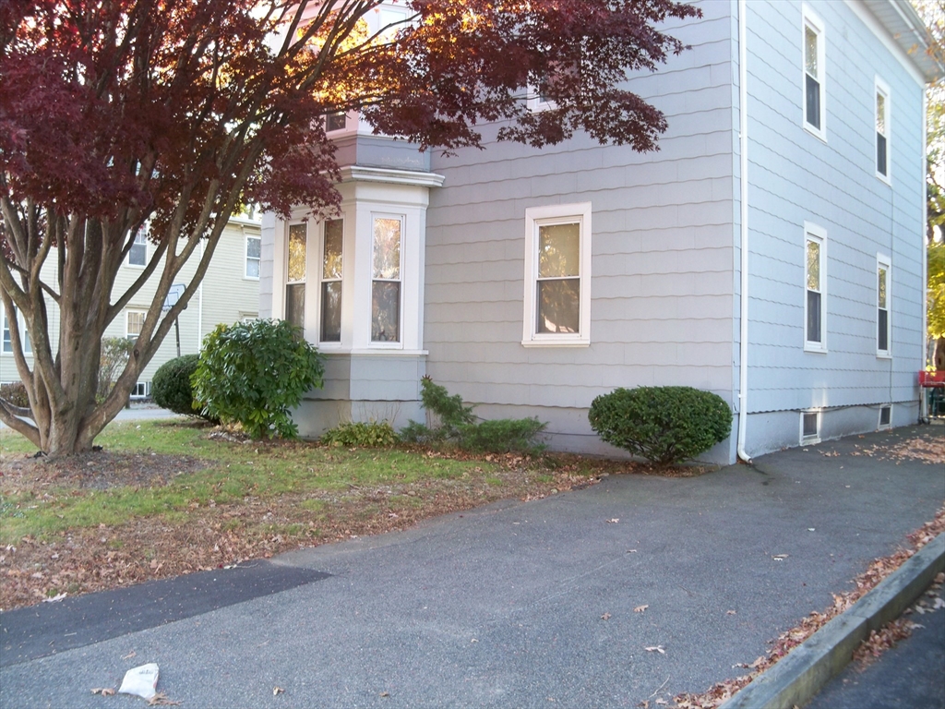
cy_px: 354
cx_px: 472
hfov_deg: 52.6
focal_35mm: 35
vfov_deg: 40.7
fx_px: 955
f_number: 3.5
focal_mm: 6.2
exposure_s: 1/30
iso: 80
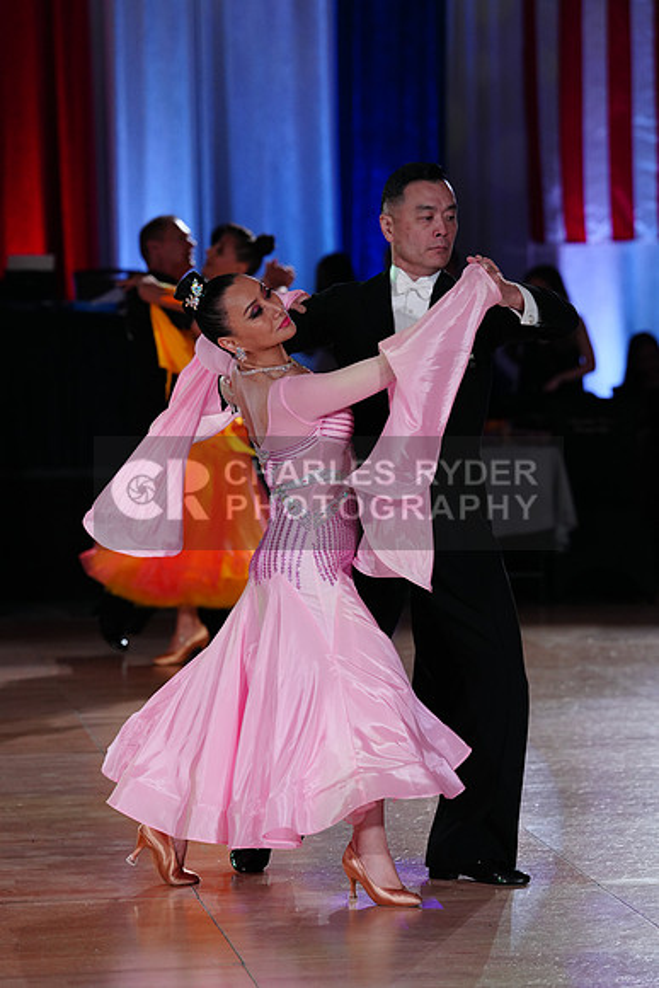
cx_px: 330
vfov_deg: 14.2
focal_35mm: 144
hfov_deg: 9.5
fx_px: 3951
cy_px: 494
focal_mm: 144
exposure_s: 1/500
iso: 1600
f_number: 4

- [Problem description]: Please repeat everything in the data above except the pictures, exactly as it reads.

- [Response area]:
cy_px: 354
cx_px: 472
hfov_deg: 52.6
focal_35mm: 35
vfov_deg: 40.7
fx_px: 955
f_number: 3.5
focal_mm: 6.2
exposure_s: 1/30
iso: 80
cx_px: 330
vfov_deg: 14.2
focal_35mm: 144
hfov_deg: 9.5
fx_px: 3951
cy_px: 494
focal_mm: 144
exposure_s: 1/500
iso: 1600
f_number: 4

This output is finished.